Answer
a) $54\pi\ cm^2$
b) no
Work Step by Step
The area of the bottom of one can is given. 6 cans are to be included. Multiply the area of a single can by 6 to find the total.
$A=6(9\pi)\ cm^2=54\pi\ cm^2$
The diameter of the can is the widest point. The length of the box needs to accommodate 3 cans. The height needs to accommodate 2 cans.Find the diameter of the can to compute the minimum length and height of the box.
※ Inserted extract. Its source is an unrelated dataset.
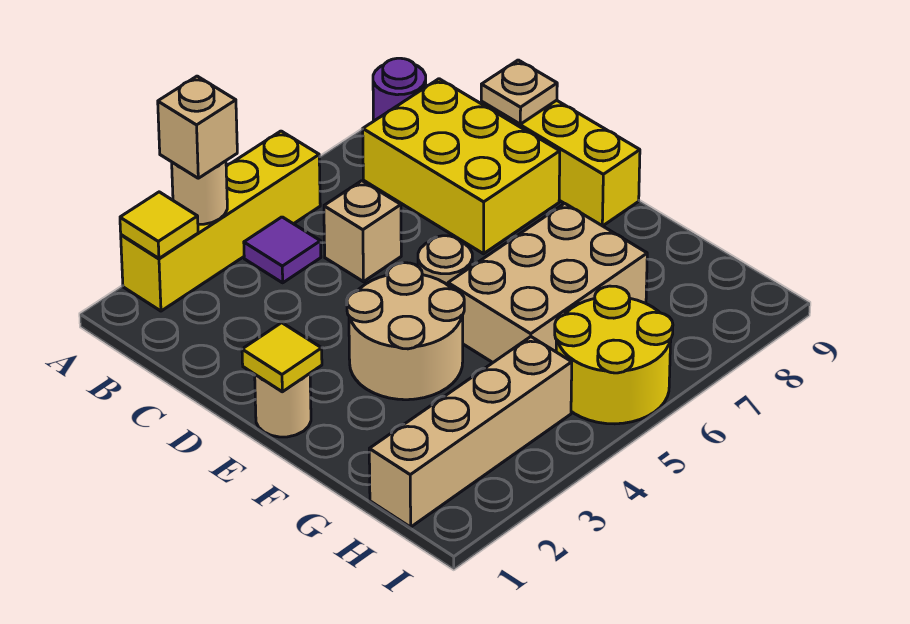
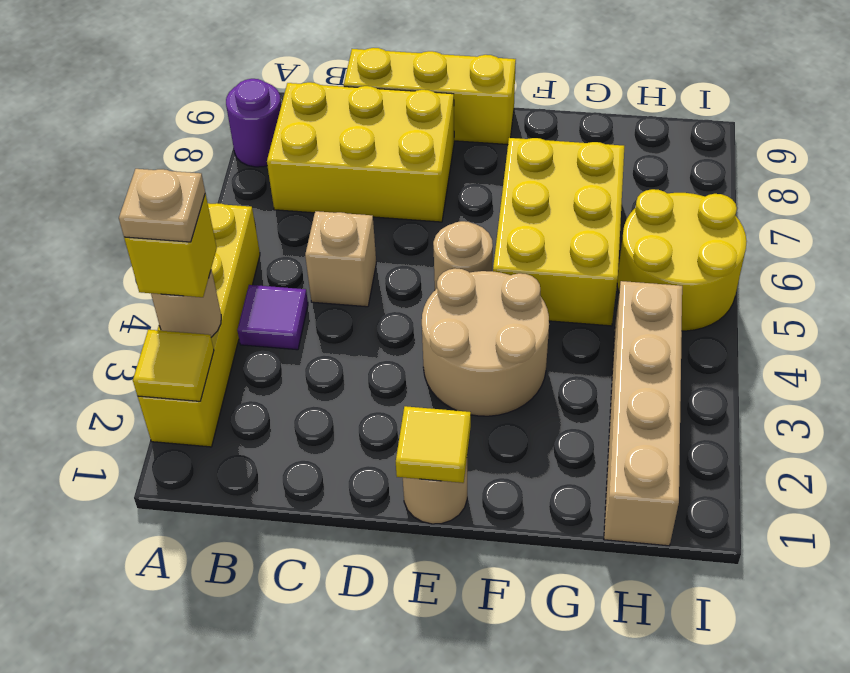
tan 1x1 brick [158,76,237,178] -> yellow 1x1 brick [124,193,217,297]
tan 1x1 plate [481,60,557,124] -> tan 1x1 plate moved to [119,169,205,242]
tan 2x3 brick [448,203,647,362] -> yellow 2x3 brick [493,138,624,326]

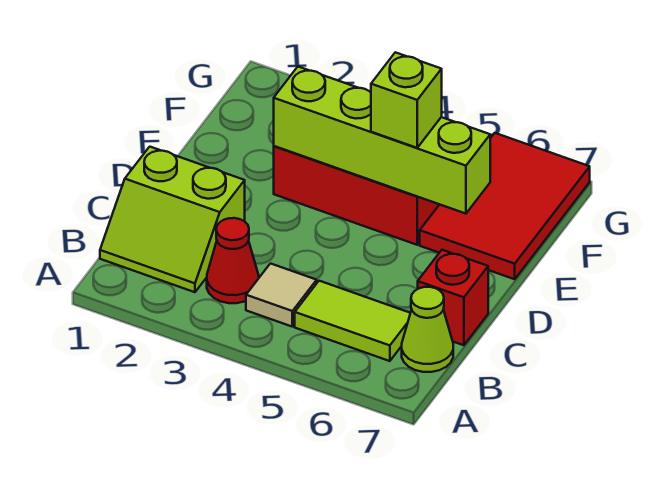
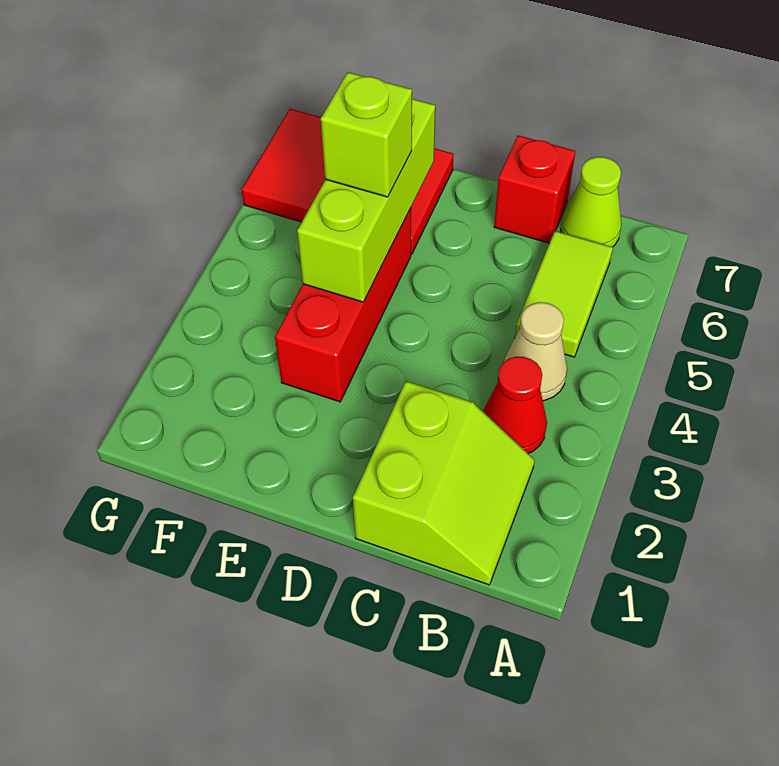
tan 1x1 tile [246,264,317,326] -> tan 1x1 cone [504,302,567,401]
lime 1x4 brick [274,67,490,214] -> lime 1x3 brick [297,99,435,302]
Use the formula for the area of a circle to find the radius of the can.
$A=\pi r^2$
substitute
$9\pi\ cm^2=\pi r^2$
divide each side by $\pi$
$9\pi\ cm^2\div\pi=\pi r^2\div\pi$
$9\ cm^2=r^2$
take the square root of each side
$\sqrt{9\ cm^2}=\sqrt{r^2}$
$3\ cm=r$
The diameter of a circle is twice its radius.
$d=2r=2(3\ cm)=6\ cm$
The minimum length of the box, in order to accommodate 3 cans, is
$3d=3(6\ cm)=18\ cm$
The minimum height of the box, in order to accommodate 2 cans, is
$2d=2(6\ cm)=12\ cm$
A box with a length of 16 cm is not large enough, since 18 cm is required.